Making art of dismembered corpses
After so many graphic killings, it’s easy to get desensitized to the constant barrage of violence, but "The Northman" still finds ways to new ways to shock throughout its runtime. Seeing Amleth kill even more of Fjölnir’s men isn’t particularly jarring, but seeing the dismembered body parts of their corpses pinned to a building in the shape of a horse? That’s an image that could haunt one’s nightmares. It’s almost like something out of "Hannibal."
Witnessing this gory display, Fjölnir decides to blame the Christian slaves for this, making a huge leap in logic with the justification that "their god is a corpse nailed to a tree." Fjölnir and Aurvandill might have been enemies, but this scene serves as a reminder that in terms of their horrible treatment of slaves, they’ve got far more in common than they might have wished to acknowledge.
Gunnar becomes heir
A child with no real awareness of the cycle of vengeance happening within his family, Gunnar is the most innocent character in "The Northman" — but just by living in this world, he can’t stay truly innocent for long. After Amleth kills his cousin Thórir, Gunnar is set to become the new heir to the throne at Thórir’s funeral. The ceremony in which this occurs is a truly frightening one, especially for a child to experience.
Gunnar takes on the mantle of heir by killing for the first time. He is given a sword and a horse, and soon he’s swinging that sword to cut off the horse’s head. The splattering of blood is said to symbolize the end of mourning. To make matters worse, the horse isn’t the only living being sacrificed for the sake of this funeral ritual. In the background of the scene, a singing woman is seen stabbed to death as a human sacrifice.

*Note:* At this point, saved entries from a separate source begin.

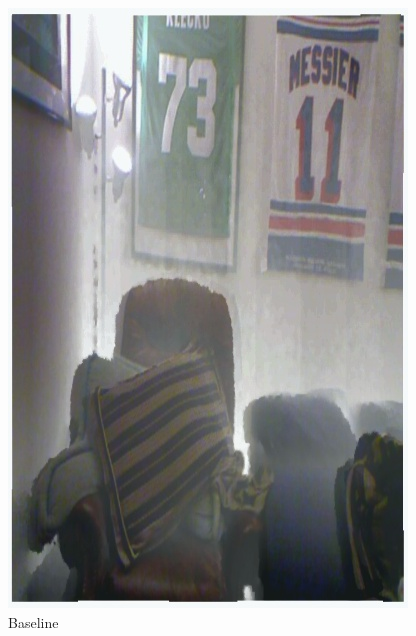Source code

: \documentclass[12pt]{article}
\begin{document}
\begin{figure}[!h]
\begin{minipage}[t]{0.24\linewidth}
        \includegraphics[width=0.9\linewidth]{sample_pictures/after_DHAZY_Baseline.jpg}
        \caption*{Baseline}
    \end{minipage}
    \begin{minipage}[t]{0.24\linewidth}
        \centering

\end{minipage}
\end{figure}
\end{document}
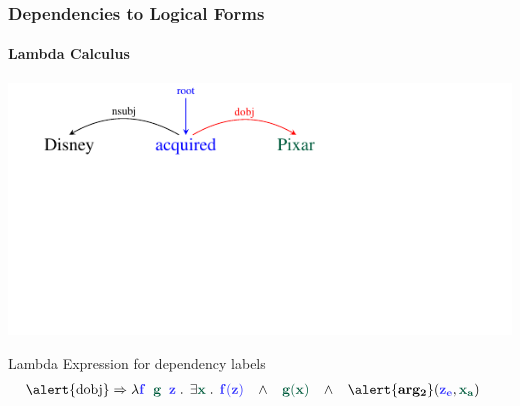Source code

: \documentclass[mathserif,12pt]{beamer}
\newcommand{\hlight}[1]{{\color{blue!80} #1}}
\renewcommand{\land}{\wedge}
\newcommand{\lspace}{.\,}
\begin{document}
\begin{frame}
\frametitle{Dependencies to Logical Forms}
\framesubtitle{Lambda Calculus}
\vspace{-2.4em}
\begin{center}
\includegraphics[trim=2em 9.4em 10em 0em,clip=true,scale=1.3]{figures/pixar_dobj}

\end{center}

\vspace{1cm}

\begin{block}{\centering Lambda Expression for dependency labels}
\vspace{-0.5cm}
\begin{align*}
  \hbox{\alert{dobj}} & \Rightarrow  \lambda \hlight{\mathbf{f}}\;\; {\color{blue!40!green!60!black} \mathbf{g}}\;\; \hlight{\mathbf{z}}\; \lspace \; \exists {\color{blue!40!green!60!black} \mathbf{x}}\; \lspace \; \hlight{\mathbf{f(z)}}\;\;\; \land \;\;\; {\color{blue!40!green!60!black} \mathbf{g(x)}}  \;\;\; \land\;\;\; \alert{\mathbf{arg_2}}(\hlight{\mathbf{z_e}}, {\color{blue!40!green!60!black} \mathbf{x_a}})
\end{align*}
\vspace{-0.5cm}
\end{block}
\end{frame}
\end{document}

Amleth kills his mother and stepbrother
Throughout "The Northman," Amleth constantly reiterates his three big goals: "Avenge father, save mother, kill Fjölnir." By the end of the movie, he’s succeeded at avenging his dad and killing his uncle, but the mission to save his mother is a complete failure. It’s not just that Gudrún doesn’t want or need to be "saved," as previously discussed. Amleth can’t even "save" her against her will because, when he returns to Iceland for his final battle against Fjölnir, he ends up killing her.

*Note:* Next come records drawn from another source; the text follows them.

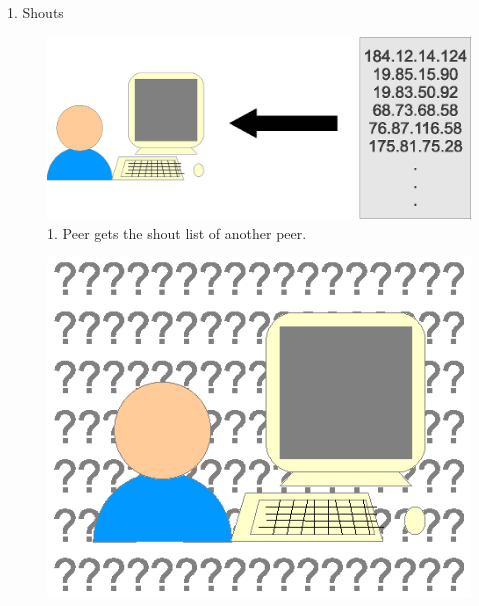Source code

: \documentclass[ %
                    author={Luke Murray},
                supervisor={Dr. Simon Hollis},
                     title={Shadow Peer-to-Peer Networks},
                  subtitle={},
                    degree={MEng},
                      year={2013} ]{poster}
\begin{document}
\begin{frame}{}
\begin{columns}[t]
    \begin{column}{0.422\linewidth}
    \begin{block}{\normalsize 1. Shouts}
    \begin{figure}[h]
        \includegraphics{diagrams/poster_get_list.eps}
        \caption{1. Peer gets the shout list of another peer.}
    \end{figure}
    \begin{figure}[h]
        \includegraphics{diagrams/poster_spoof_IP.eps}

\end{figure}
\end{block}
\end{column}
\end{columns}
\end{frame}
\end{document}
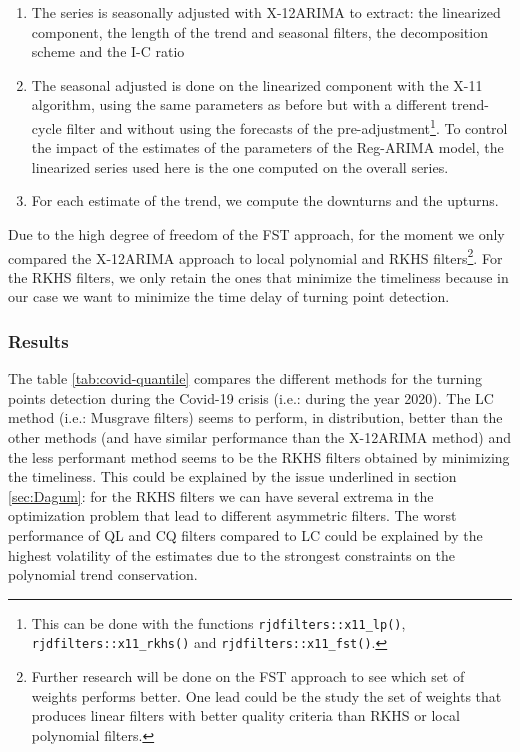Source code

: \documentclass[fleqn,10pt]{latex/stylish_article} %
\newcommand\1{\mathds{1}}
\begin{document}
\begin{enumerate}
\def\labelenumi{\arabic{enumi}.}
\item
  The series is seasonally adjusted with X-12ARIMA to extract: the linearized component, the length of the trend and seasonal filters, the decomposition scheme and the I-C ratio
\item
  The seasonal adjusted is done on the linearized component with the X-11 algorithm, using the same parameters as before but with a different trend-cycle filter and without using the forecasts of the pre-adjustment\footnote{
    This can be done with the \faRProject{} functions \texttt{rjdfilters::x11\_lp()}, \texttt{rjdfilters::x11\_rkhs()} and \texttt{rjdfilters::x11\_fst()}.}. To control the impact of the estimates of the parameters of the Reg-ARIMA model, the linearized series used here is the one computed on the overall series.
\item
  For each estimate of the trend, we compute the downturns and the upturns.
\end{enumerate}

Due to the high degree of freedom of the FST approach, for the moment we only compared the X-12ARIMA approach to local polynomial and RKHS filters\footnote{
  Further research will be done on the FST approach to see which set of weights performs better. One lead could be the study the set of weights that produces linear filters with better quality criteria than RKHS or local polynomial filters.}. For the RKHS filters, we only retain the ones that minimize the timeliness because in our case we want to minimize the time delay of turning point detection.

\hypertarget{results}{%
\subsubsection{Results}\label{results}}

The table \ref{tab:covid-quantile} compares the different methods for the turning points detection during the Covid-19 crisis (i.e.: during the year 2020). The LC method (i.e.: Musgrave filters) seems to perform, in distribution, better than the other methods (and have similar performance than the X-12ARIMA method) and the less performant method seems to be the RKHS filters obtained by minimizing the timeliness. This could be explained by the issue underlined in section \ref{sec:Dagum}: for the RKHS filters we can have several extrema in the optimization problem that lead to different asymmetric filters. The worst performance of QL and CQ filters compared to LC could be explained by the highest volatility of the estimates due to the strongest constraints on the polynomial trend conservation.
\end{document}
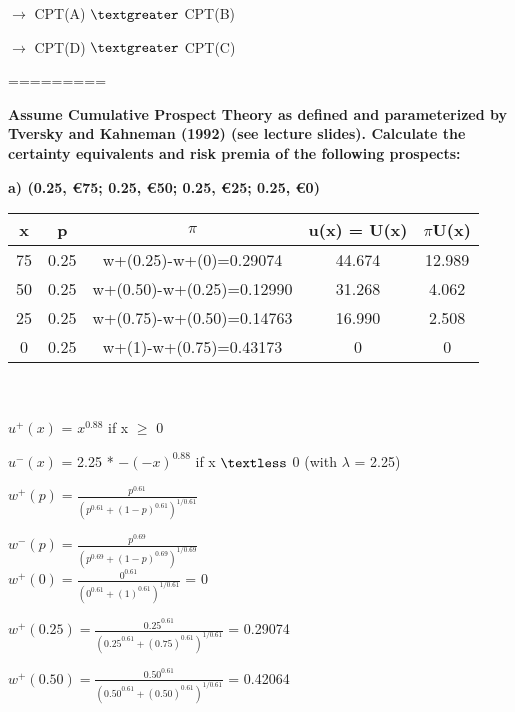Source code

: \documentclass{article}
\begin{document}
\vspace{1mm}

$\rightarrow$ CPT(A) $\textgreater$ CPT(B)  

 $\rightarrow$  CPT(D) $\textgreater$ CPT(C)

=========

 \textbf{Assume Cumulative Prospect Theory as defined and parameterized by Tversky and Kahneman (1992) (see lecture slides). Calculate the certainty equivalents and risk premia of the following prospects: } 
  
  \vspace{2mm}
  
\textbf{ a) (0.25, €75; 0.25, €50; 0.25, €25; 0.25, €0)} 

\vspace{2mm}

	\begin{tabular}{|c|c|c|c|c|}
		\hline
		x  & p    & $\pi$                         & u(x) = U(x) & $\pi$U(x)  \\ \hline
		75 & 0.25 & w+(0.25)-w+(0)=0.29074    & 44.674      & 12.989 \\ \hline
		50 & 0.25 & w+(0.50)-w+(0.25)=0.12990 & 31.268      & 4.062  \\ \hline
		25 & 0.25 & w+(0.75)-w+(0.50)=0.14763 & 16.990      & 2.508  \\ \hline
		0  & 0.25 & w+(1)-w+(0.75)=0.43173    & 0           & 0      \\ \hline
	\end{tabular} \\ \\



$u^+(x)$ = $x^{0.88}$ if x $\geq$ 0

$u^-(x)$ = 2.25 * $-(-x)^{0.88}$ if x $\textless$ 0     (with $\lambda$ = 2.25) \\

\Large

$w^+(p) = \frac{p^{0.61}}{(p^{0.61}+(1-p)^{0.61})^{1/0.61}}$

$w^-(p) = \frac{p^{0.69}}{(p^{0.69}+(1-p)^{0.69})^{1/0.69}}$ \\ 


$w^+(0) = \frac{0^{0.61}}{(0^{0.61}+(1)^{0.61})^{1/0.61}}$ = 0

$w^+(0.25) = \frac{0.25^{0.61}}{(0.25^{0.61}+(0.75)^{0.61})^{1/0.61}}$ = 0.29074

$w^+(0.50) = \frac{0.50^{0.61}}{(0.50^{0.61}+(0.50)^{0.61})^{1/0.61}}$ = 0.42064
\end{document}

Not only does he kill his mother (a serious violation of his previous code of refusing to kill women), but he also ends up killing his stepbrother Gunnar, who he’d initially considered an innocent to be spared. Both of these killings were in self-defense, but in the end, Amleth finds himself guilty of much the same crimes against family as Fjölnir. There’s basically no moral high ground left for our protagonist.
The big naked volcano duel
The final battle between Amleth and Fjölnir takes place at "the Gates of Hel" — an active volcano. This fight takes the characters’ hyper-masculinity to comical extremes: fighting completely naked, the sword-slinging takes on extra phallic subtext. The two combatants end up killing each other; Amleth’s magical sword slices Fjölnir’s head off with ease, but Fjölnir stabs the already-weakened Amleth through the heart. Amleth ascends to Valhalla at peace in the knowledge his wife and future children are safe.
The climax of "The Northman" is extreme, but arguably the most jarring aspect of the scene is the one thing it holds back on. While the volcanic fumes give an easy excuse for why neither of the nude combatants’ genitals are visible, it’s still genuinely weird that a film that holds nothing back in terms of violence can’t handle male nudity. According to an interview with Eggers on Polygon, the crew actually went through the effort of making CG penises (Skarsgård and Bang performed the scene in thongs for safety purposes), only to have to cover them up in order to show the film on airplanes.